After hearing about their challenges, Graham suggested a different approach: rather than selling tools, they could use their own models to discover new pesticide molecules themselves. That conversation marked the beginning of Bindwell’s current direction.
“The founders [of Bindwell] will probably do alright,” he later posted on X. “They’re smart and have a good idea.”
Bindwell has developed its own AI suite designed to reduce hallucination — a common issue where models produce unreliable or unsupported outputs. The software includes Foldwell, a structure prediction model, which is a fine-tuned version of DeepMind’s AlphaFold, used to identify target protein structures. It also includes PLAPT, an open-source protein–ligand interaction model capable of scanning every known synthesized compound in under six hours, and APPT, a protein–protein interaction model for biopesticide screening, reported to outperform existing tools by 1.7× on the Affinity Benchmark v5.5. Moreover, the suite incorporates an uncertainty quantification system that flags when results are trustworthy and when more data is needed.
“Since we’re not selling AI models, we’re not competing with companies that sell models,” Rose told TechCrunch.
Together, Bindwell’s models can analyze “billions” of molecules, the startup said, and deliver four times faster performance than DeepMind’s AlphaFold 3.

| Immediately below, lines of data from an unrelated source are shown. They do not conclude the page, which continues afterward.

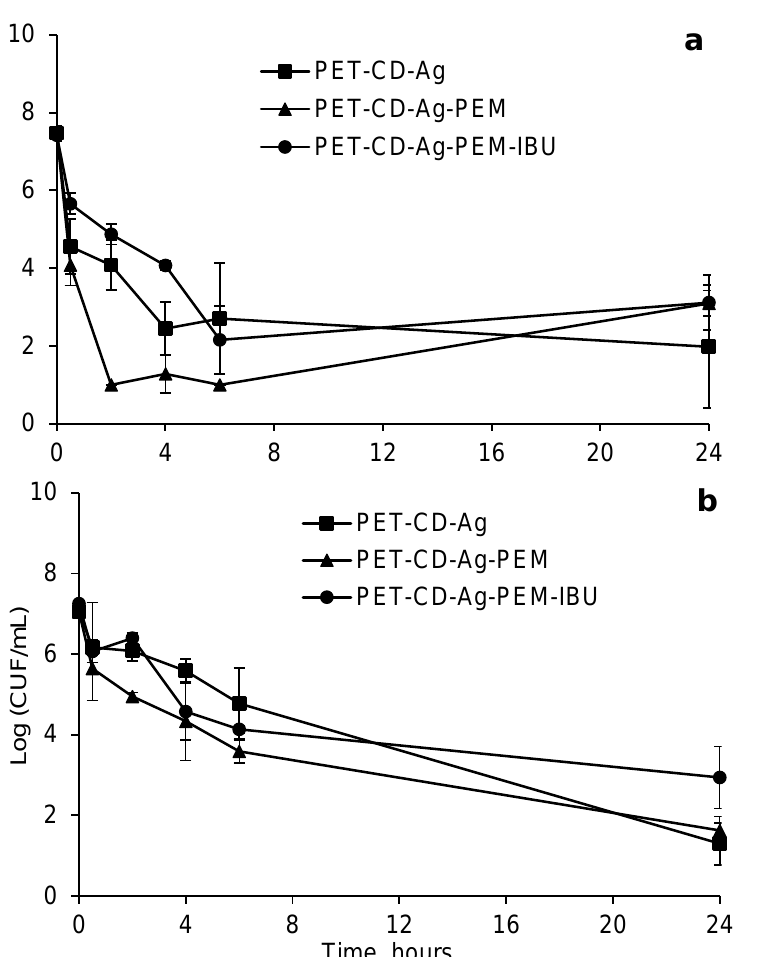
Figure 10. Kinetics bacterial reduction of S. aureus ( a ) and E. coli ( b ) in contact with different dressings at different times (0.5 to 24 h). Initial bacterial load: 7 Log 10 CUF/mL.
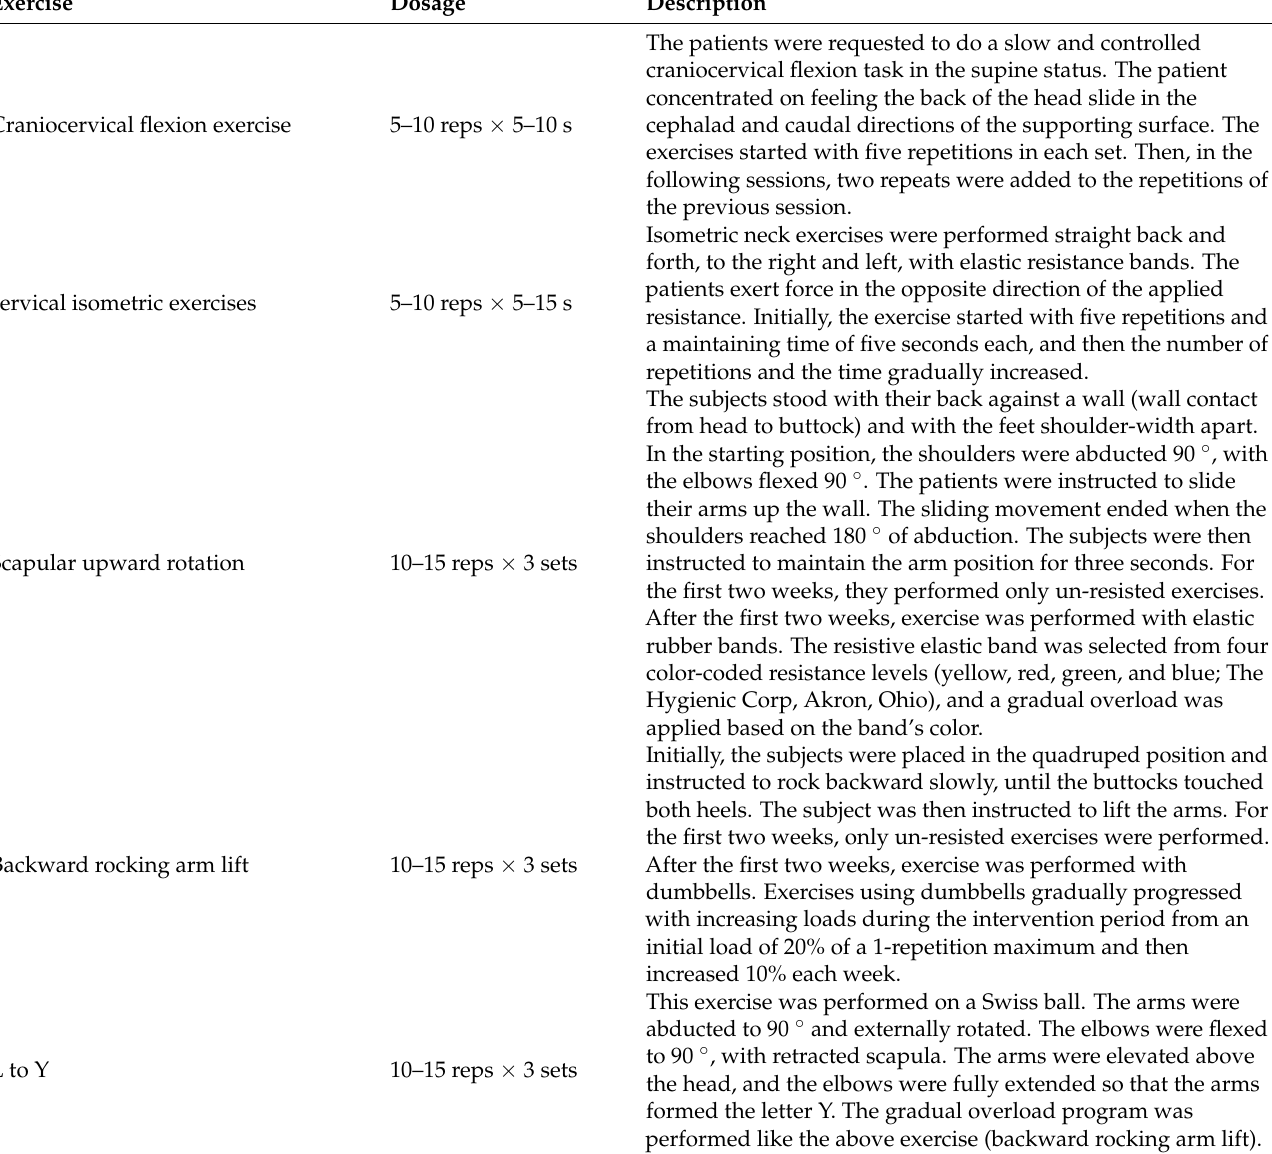
Table 1. Description of the exercises used in the therapeutic exercises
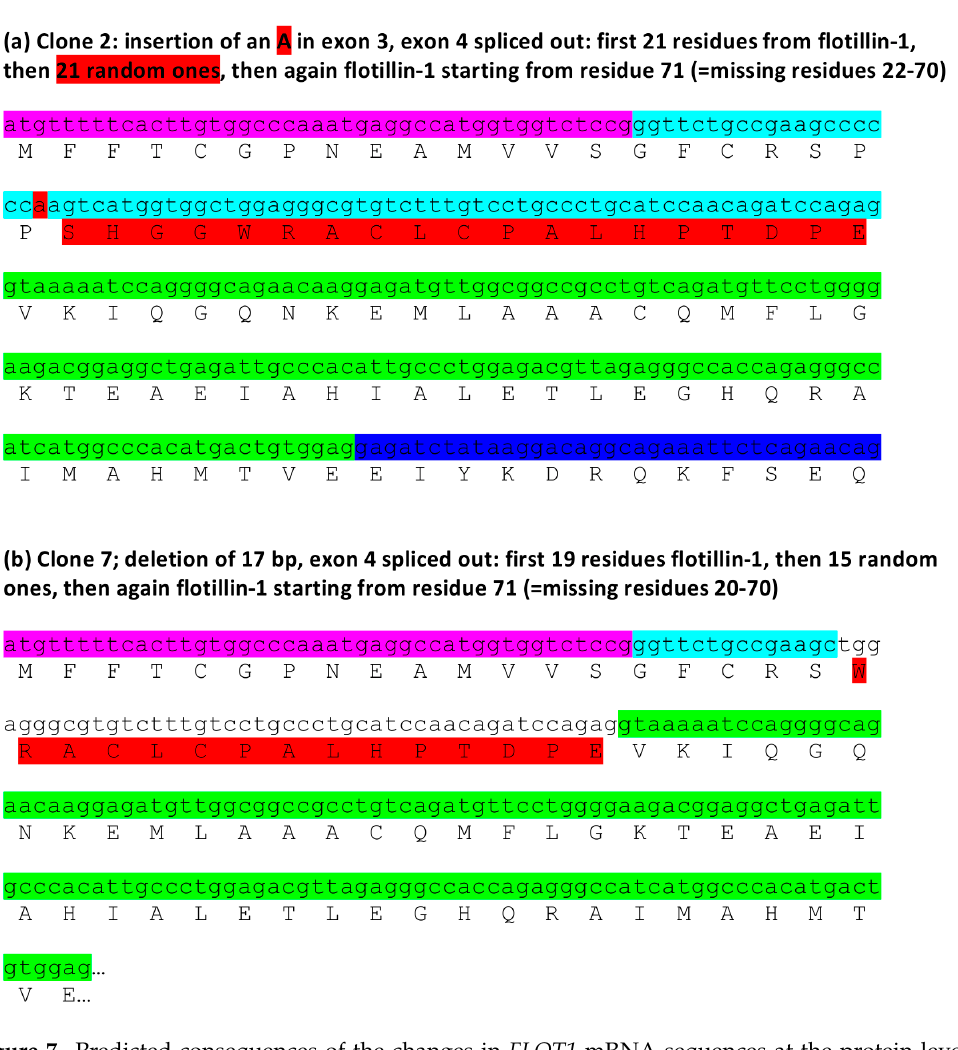
Figure 7. Predicted consequences of the changes in FLOT1 mRNA sequences at the protein level: putative residual protein products. ExPasy Translate tool was used to convert the sequencing data to protein sequences. Color coding as in Figure 6. ( a ) Clone 2: insertion of an A combined with removal of exon 4 results in a putative protein product that contains the first 21 residues of flotillin-1, then 21 random ones, after which the flotillin-1 sequence continues from residue 71. ( b ) Clone 7: deletion of 17 bp, combined with the removal of exon 4 produces a putative protein containing the first 19 residues flotillin-1, then 15 random ones, after which the flotillin-1 sequence continues from residue 71.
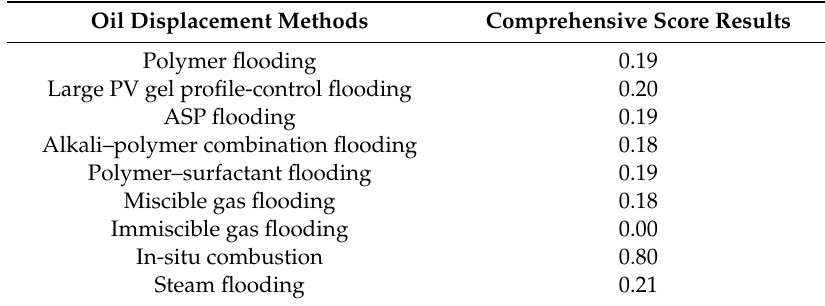
Table 3. Comprehensive scoring results of the method of screening. ASP:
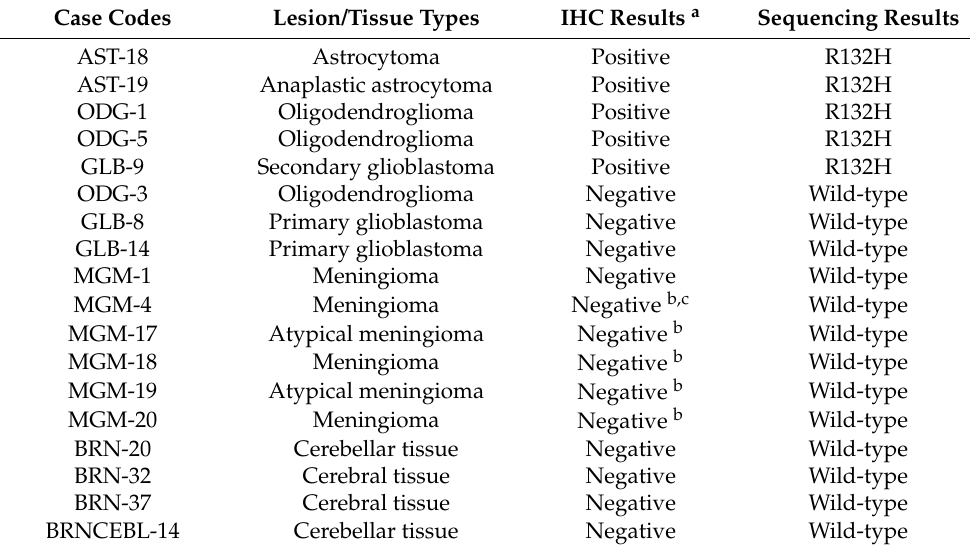
Table 6. IDH1 R132H IHC and sequencing test results in 18 informative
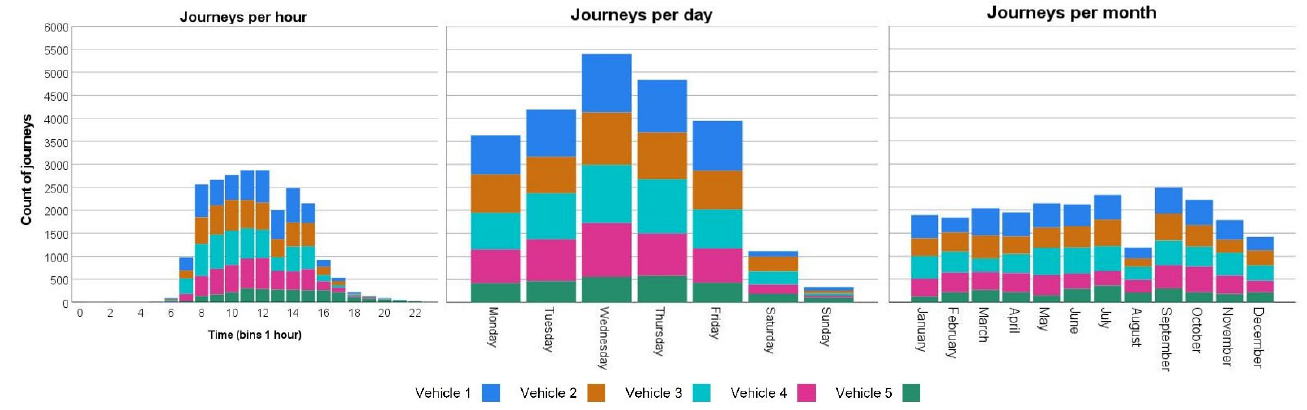
Figure 4. Distribution of the number of journeys for each vehicle per hour of the day, day of the week, and month of the year .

“The way most pesticides are discovered right now is not target-based,” said Rose. “Entomologists and chemists suggest different compounds, then test them on insects. You often need to synthesize and test thousands of chemicals, which is expensive just to check for efficacy. With our AI models, you’re able to simplify the problem down to a single protein.”
The AI helps identify proteins that are unique to a specific pest but absent in humans, beneficial insects, or aquatic organisms like water fleas.
“Once you find those proteins, you can design something that binds to them and stops them from working,” Rose said.
Bindwell is currently testing the efficacy of its AI-generated molecules at its lab in San Carlos. It is also working with a third-party partner to further validate the models, though Rose declined to share details.
Rose said the startup is in early discussions with several global agrochemical firms, with its first partnership deal expected to close soon. “A year from now, we want to be entering into our licensing deals with some of these companies,” he said. Bindwell has also begun talks with stakeholders in India and China to conduct field tests.
The startup currently has a team of four, and also works with external contractors for molecule synthesis.
Bindwell’s seed round also included participation from SV Angel, alongside Graham. Prior to joining Y Combinator’s Winter 2025 batch, the startup raised a pre-seed round from Character Capital.